ACTIONS TO TAKE:
- 1) In the biography of Hakim Ahmad Shuja, rewrite the paragraph beginning "Hakim Ahmad Shuja was born in an old and prominent family" as a short bulleted list that keeps its main facts.
- 2) Reproduce everything in the biography of Hakim Ahmad Shuja from "- Born: Ahmad" down to "Shamim Bano (daughter-in-law)".
- 3) Continue the biography of Hakim Ahmad Shuja, starting right after its final sentence.

- Born: Ahmad Shuja 4 November 1893 Lahore, Punjab, British India (present-day Pakistan)
- Died: 4 January 1969 (aged 76) Lahore, Pakistan
- Resting place: Miani Sahib Graveyard, Lahore, Pakistan
- Children: Anwar Kamal Pasha (son)
- Relatives: Shamim Bano (daughter-in-law)

= Hakim Ahmad Shuja =

Pakistani Urdu and Persian poet (1893–1969)

Hakim Ahmad Shuja MBE (4 November 1893 - 4 January 1969) was a prominent Pakistani poet, playwright and lyricist, who published his works in the Urdu and Persian languages.

== Background==
Hakim Ahmad Shuja was born in an old and prominent family of mystics and Islamic religious scholars, who had migrated from Arabia, Afghanistan and Turkey to India during the 10th-12th centuries AD. From his paternal side, he was a direct descendant of Abdul Qadir Gilani, Abu Ayyub al-Ansari and Abdul Wahid bin Zaid, and from his maternal side, of the Sadozai tribe which at one time ruled Afghanistan. During the times of the Sultans of Delhi, the family came to prominence as religious divines and Hakims i.e. practitioners of the traditional Hikmat (the Unani, or Greek system of medicine) and by the time of the Mughal Emperor Akbar the Great (c.1542-1605) they were established as court physicians at Lahore, in the Bhati Gate area of the Old City. Later, family members served as Chief Qazis (or Qadis) at Lahore and Kashmir under Afghan (Durrani) rule, and a branch were ministers during Ranjit Singh's Sikh rule. The Hakim family, or 'Hakim-Khana' of Old Lahore were mostly Sunni Muslims, but during the 18th and 19th centuries a branch the 'Fakir-Khana' became Shias. Ahmad Shuja's father, Hakim Shuja-ed-din, was a Sufi mystic of the Chishtiya order and one of the early pioneers of the Urdu literary press in Lahore, bringing out the famous Shor-i-Mahshar journal and participating actively in the work of the Anjuman-i-Himayat-i-Islam and Anjuman-i-Punjab associations.

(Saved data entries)

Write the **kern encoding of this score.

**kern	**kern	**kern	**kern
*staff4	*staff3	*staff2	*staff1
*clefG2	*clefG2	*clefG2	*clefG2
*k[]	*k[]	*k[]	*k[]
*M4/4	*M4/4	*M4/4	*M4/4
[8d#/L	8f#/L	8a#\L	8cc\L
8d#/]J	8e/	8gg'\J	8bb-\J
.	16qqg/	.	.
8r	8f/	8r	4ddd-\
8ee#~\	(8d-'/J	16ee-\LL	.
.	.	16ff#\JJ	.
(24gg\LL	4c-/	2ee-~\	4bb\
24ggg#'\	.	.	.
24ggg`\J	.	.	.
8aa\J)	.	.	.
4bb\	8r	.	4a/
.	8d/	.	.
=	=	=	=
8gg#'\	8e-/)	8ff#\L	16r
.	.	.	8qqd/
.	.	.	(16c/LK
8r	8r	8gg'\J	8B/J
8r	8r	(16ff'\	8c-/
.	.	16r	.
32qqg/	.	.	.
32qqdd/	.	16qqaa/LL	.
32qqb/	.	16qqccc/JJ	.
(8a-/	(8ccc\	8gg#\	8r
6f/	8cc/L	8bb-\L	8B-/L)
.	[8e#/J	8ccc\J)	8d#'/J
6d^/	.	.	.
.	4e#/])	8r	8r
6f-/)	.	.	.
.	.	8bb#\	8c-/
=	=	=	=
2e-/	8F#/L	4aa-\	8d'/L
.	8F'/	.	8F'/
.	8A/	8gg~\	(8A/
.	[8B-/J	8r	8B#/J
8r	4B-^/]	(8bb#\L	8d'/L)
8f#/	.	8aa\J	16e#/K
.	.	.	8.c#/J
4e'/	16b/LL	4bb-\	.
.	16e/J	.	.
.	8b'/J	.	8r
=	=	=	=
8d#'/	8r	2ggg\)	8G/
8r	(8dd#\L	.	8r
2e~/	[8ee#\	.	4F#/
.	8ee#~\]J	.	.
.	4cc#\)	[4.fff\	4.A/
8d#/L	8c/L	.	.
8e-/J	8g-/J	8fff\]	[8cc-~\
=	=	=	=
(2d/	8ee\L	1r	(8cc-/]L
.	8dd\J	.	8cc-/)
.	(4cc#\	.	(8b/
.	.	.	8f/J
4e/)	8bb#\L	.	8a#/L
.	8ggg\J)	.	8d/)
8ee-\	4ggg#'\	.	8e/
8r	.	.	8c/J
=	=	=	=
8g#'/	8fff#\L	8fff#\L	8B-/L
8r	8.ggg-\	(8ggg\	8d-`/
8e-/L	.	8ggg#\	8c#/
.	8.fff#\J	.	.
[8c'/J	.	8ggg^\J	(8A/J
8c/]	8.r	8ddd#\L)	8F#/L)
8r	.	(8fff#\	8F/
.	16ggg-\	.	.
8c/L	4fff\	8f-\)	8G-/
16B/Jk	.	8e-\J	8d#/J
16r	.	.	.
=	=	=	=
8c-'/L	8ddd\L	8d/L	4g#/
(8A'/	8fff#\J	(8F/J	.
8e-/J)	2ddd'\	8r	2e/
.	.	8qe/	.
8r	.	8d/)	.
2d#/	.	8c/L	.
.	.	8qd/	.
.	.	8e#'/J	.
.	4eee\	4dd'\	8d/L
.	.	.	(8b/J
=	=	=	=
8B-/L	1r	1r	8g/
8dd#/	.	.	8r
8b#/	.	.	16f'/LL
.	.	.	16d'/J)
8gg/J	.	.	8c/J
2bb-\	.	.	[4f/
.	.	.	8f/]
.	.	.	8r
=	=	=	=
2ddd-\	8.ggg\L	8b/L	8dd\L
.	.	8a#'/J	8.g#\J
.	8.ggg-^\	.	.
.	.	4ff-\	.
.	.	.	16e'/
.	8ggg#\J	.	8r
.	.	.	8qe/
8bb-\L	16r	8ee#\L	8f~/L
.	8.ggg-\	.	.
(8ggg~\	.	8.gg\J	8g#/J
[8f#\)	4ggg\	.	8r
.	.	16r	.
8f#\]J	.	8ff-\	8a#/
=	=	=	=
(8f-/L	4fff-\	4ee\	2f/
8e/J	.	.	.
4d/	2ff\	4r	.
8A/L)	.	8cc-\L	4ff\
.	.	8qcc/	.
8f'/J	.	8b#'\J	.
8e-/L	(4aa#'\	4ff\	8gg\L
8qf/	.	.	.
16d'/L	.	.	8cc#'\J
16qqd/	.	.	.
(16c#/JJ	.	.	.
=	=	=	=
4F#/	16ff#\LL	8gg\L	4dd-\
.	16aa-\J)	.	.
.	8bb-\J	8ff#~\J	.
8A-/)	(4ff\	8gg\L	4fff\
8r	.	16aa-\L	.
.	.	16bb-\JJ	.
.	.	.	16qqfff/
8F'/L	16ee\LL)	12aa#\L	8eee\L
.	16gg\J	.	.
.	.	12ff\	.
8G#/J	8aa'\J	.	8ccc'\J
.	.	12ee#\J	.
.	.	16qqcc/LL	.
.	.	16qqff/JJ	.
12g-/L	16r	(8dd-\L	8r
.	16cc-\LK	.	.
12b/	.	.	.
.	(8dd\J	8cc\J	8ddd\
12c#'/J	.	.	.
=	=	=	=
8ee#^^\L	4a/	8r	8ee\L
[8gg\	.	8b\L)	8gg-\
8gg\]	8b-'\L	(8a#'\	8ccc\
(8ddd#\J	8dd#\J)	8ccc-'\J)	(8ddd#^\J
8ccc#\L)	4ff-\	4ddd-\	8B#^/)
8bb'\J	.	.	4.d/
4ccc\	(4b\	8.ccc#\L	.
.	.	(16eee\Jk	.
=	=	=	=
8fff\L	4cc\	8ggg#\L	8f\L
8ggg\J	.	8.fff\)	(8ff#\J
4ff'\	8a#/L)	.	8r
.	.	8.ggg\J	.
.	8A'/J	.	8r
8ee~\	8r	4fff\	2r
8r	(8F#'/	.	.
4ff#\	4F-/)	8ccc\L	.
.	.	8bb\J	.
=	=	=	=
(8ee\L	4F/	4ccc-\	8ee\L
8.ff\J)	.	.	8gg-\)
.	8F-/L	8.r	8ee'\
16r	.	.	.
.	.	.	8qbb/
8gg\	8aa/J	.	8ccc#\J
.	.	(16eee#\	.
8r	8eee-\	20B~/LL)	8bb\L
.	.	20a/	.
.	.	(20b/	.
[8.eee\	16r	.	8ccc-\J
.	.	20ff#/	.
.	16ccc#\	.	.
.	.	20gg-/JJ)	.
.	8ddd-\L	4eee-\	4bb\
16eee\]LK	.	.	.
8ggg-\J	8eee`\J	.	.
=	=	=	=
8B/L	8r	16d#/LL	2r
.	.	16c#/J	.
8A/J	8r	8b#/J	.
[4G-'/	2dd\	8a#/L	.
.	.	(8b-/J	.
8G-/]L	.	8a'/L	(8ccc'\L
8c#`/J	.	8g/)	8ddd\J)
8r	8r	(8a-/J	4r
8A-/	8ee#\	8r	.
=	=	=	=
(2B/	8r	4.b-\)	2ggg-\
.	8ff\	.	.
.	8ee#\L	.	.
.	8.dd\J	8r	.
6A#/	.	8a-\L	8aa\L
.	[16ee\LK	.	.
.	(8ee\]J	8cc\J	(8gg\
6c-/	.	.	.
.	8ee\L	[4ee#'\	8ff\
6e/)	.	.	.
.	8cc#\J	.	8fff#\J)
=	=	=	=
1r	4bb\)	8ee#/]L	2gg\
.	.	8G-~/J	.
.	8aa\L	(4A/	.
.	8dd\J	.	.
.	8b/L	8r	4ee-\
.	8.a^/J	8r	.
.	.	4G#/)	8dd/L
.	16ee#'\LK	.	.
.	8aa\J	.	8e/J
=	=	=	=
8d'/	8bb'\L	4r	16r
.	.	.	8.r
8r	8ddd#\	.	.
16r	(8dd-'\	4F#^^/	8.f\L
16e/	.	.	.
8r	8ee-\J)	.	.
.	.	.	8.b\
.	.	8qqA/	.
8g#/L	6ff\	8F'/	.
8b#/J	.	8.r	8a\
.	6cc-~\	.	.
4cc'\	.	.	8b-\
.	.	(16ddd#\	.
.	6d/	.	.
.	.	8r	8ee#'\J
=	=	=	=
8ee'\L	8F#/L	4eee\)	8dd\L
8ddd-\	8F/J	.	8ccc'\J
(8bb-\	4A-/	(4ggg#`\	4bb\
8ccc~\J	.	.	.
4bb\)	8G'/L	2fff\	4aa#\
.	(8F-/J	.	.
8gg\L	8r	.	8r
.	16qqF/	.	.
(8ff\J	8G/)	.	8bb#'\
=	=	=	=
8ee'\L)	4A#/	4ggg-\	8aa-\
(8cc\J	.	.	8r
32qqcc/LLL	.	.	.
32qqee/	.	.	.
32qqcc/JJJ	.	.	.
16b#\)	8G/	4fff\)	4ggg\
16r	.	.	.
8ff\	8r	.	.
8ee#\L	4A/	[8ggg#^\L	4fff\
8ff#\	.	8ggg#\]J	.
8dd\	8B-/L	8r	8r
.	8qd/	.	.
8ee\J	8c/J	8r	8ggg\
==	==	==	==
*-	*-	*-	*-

RESPONSE LIST:
- 1)
- Hakim Ahmad Shuja came from an old, prominent family of mystics and Islamic religious scholars. The family had migrated to India from Arabia, Afghanistan and Turkey during the 10th–12th centuries AD.
- On his father's side he was a direct descendant of Abdul Qadir Gilani, Abu Ayyub al-Ansari and Abdul Wahid bin Zaid. On his mother's side he descended from the Sadozai tribe, which once ruled Afghanistan.
- Under the Sultans of Delhi, the family became prominent as religious divines and as Hakims, practitioners of Unani (Greek) medicine.
- By the time of Akbar the Great, they were court physicians at Lahore, in the Bhati Gate area of the Old City.
- Family members later served as Chief Qazis at Lahore and Kashmir under Afghan (Durrani) rule. One branch served as ministers under Ranjit Singh's Sikh rule.
- The family, known as the 'Hakim-Khana', was mostly Sunni. A branch called the 'Fakir-Khana' became Shia during the 18th and 19th centuries.
- His father, Hakim Shuja-ed-din, was a Chishtiya Sufi and an early pioneer of the Urdu literary press in Lahore. He published the Shor-i-Mahshar journal and was active in the Anjuman-i-Himayat-i-Islam and Anjuman-i-Punjab.

- 2)
- Born: Ahmad Shuja 4 November 1893 Lahore, Punjab, British India (present-day Pakistan)
- Died: 4 January 1969 (aged 76) Lahore, Pakistan
- Resting place: Miani Sahib Graveyard, Lahore, Pakistan
- Children: Anwar Kamal Pasha (son)
- Relatives: Shamim Bano (daughter-in-law)

- 3)
==Early life and career==
Hakim Ahmad Shuja was the only son of his parents, who both died when he was still a minor, and was brought up largely by an elder cousin, Hakim Amin-ed-din, a barrister. After receiving basic education in Arabic and Quranic studies at home, and initial Sufi training under various mystics in both Chishti and Qadiri traditions, he was admitted for 'English education' to the old Central Model School, Lahore and later went to the famous Aligarh Muslim University, from where he graduated with honours. For some time, Ahmad Shuja then worked as a lecturer at the Osmania University in Hyderabad state (Deccan) but was not happy and returned to Lahore to seek employment there. After several journalistic and academic ventures, including being the editor of the Urdu literary journal Hazar Dastaan in 1922–23, he eventually settled down to regular service in the secretariat of the Punjab Legislative Assembly, finally retiring as Secretary to the Punjab Assembly in the 1950s.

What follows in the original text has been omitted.